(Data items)
========

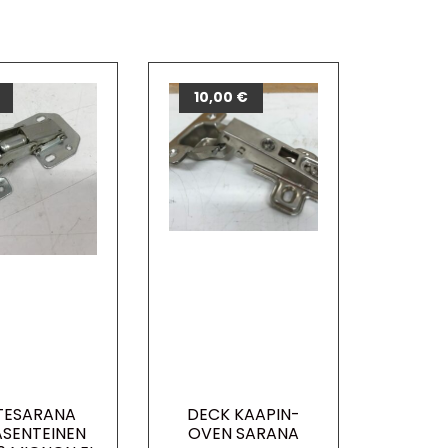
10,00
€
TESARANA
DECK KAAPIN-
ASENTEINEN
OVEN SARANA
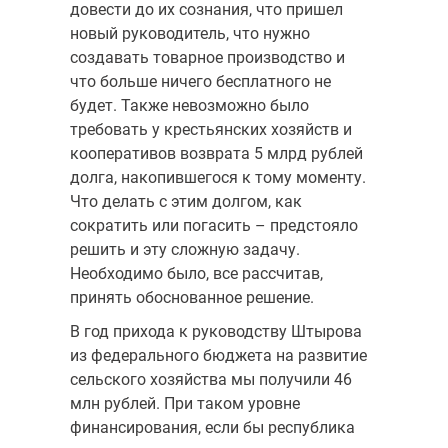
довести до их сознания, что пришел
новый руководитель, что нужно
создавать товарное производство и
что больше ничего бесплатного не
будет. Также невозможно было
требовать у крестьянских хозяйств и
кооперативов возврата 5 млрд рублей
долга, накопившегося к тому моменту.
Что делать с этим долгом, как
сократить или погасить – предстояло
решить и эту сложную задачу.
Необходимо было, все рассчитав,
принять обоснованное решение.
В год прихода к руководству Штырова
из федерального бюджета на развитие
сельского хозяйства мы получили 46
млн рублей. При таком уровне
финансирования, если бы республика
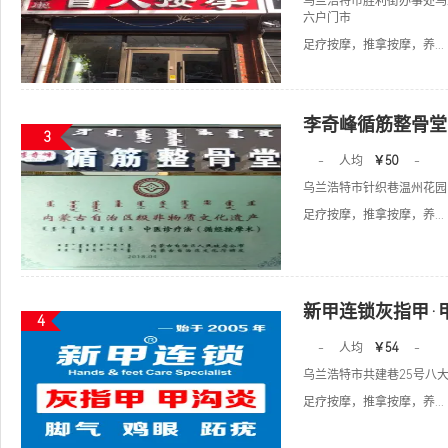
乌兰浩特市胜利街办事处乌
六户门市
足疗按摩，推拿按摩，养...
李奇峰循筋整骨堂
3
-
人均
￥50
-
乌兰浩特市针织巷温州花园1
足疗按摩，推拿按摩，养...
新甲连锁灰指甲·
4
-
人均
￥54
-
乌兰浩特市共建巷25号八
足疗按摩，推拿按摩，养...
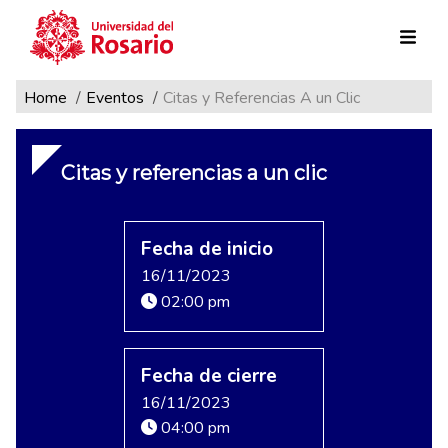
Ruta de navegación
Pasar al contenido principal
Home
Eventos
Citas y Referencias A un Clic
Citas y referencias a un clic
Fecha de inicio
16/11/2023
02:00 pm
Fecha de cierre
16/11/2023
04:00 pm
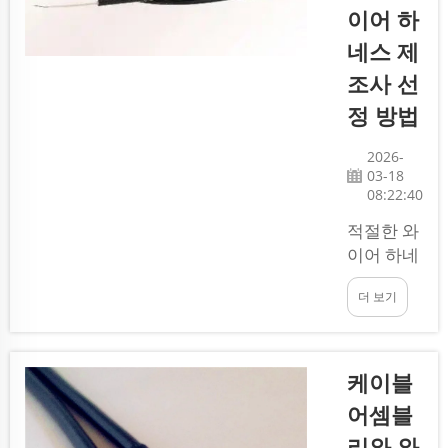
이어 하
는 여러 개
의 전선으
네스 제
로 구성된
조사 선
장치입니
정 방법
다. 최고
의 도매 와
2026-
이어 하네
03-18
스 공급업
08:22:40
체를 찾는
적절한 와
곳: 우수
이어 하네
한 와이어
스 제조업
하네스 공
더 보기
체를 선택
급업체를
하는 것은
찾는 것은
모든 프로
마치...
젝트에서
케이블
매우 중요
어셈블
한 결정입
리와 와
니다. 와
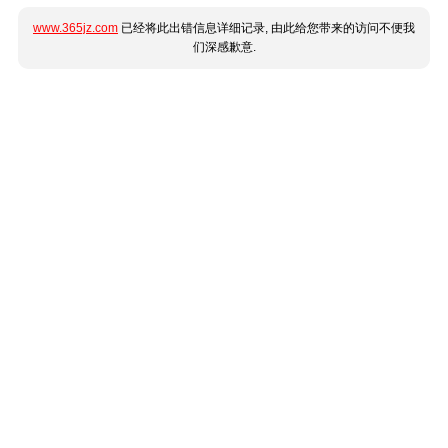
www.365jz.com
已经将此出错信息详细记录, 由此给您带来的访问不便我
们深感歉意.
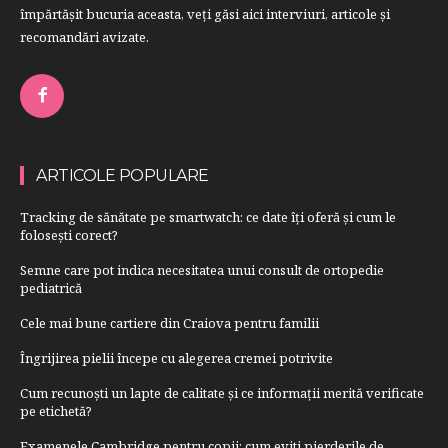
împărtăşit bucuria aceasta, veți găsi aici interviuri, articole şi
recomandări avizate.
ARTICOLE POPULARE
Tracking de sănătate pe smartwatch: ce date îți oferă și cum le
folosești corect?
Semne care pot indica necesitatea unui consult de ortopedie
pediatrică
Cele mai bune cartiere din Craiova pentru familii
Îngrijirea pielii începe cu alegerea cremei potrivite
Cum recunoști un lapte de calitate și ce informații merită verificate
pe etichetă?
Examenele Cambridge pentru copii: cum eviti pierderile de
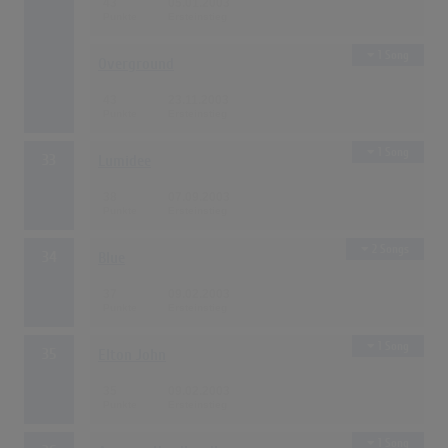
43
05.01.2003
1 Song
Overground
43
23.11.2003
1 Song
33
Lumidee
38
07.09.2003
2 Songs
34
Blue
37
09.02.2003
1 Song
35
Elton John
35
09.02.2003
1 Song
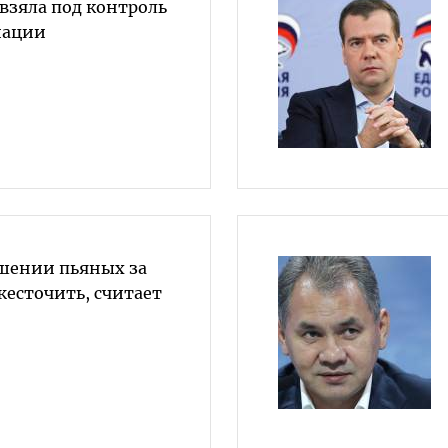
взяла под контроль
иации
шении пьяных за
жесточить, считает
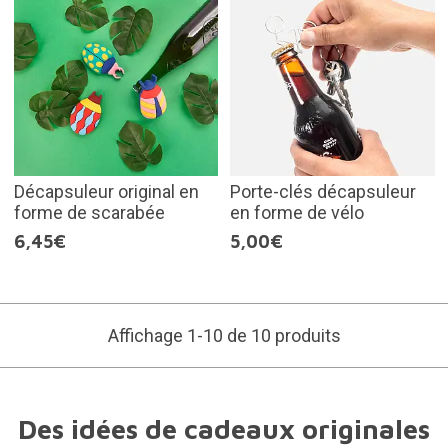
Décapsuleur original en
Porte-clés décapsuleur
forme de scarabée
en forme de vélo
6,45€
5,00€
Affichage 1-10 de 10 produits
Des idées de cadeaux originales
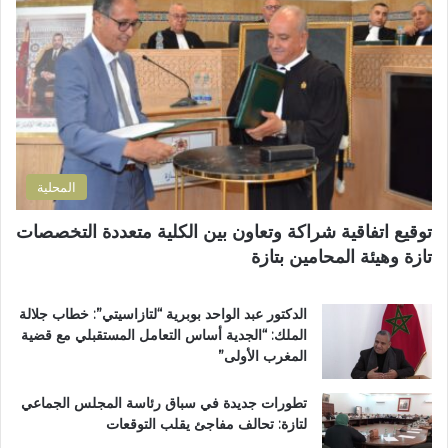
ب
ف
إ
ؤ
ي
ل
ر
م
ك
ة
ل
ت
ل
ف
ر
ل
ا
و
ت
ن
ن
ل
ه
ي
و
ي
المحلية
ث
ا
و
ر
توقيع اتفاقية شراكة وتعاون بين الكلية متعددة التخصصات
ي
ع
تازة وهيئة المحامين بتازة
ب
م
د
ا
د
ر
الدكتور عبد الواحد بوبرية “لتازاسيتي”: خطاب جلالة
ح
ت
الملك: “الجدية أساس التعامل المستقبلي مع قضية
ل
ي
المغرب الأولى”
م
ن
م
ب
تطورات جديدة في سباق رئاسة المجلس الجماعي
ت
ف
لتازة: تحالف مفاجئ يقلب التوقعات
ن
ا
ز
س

========

* **TASK DETAILS**
Wherever a line in the records contains the word "Citas", copy that line.

* **ANSWER FOR THIS EXERCISE**
Citas y Referencias A un Clic
Citas y referencias a un clic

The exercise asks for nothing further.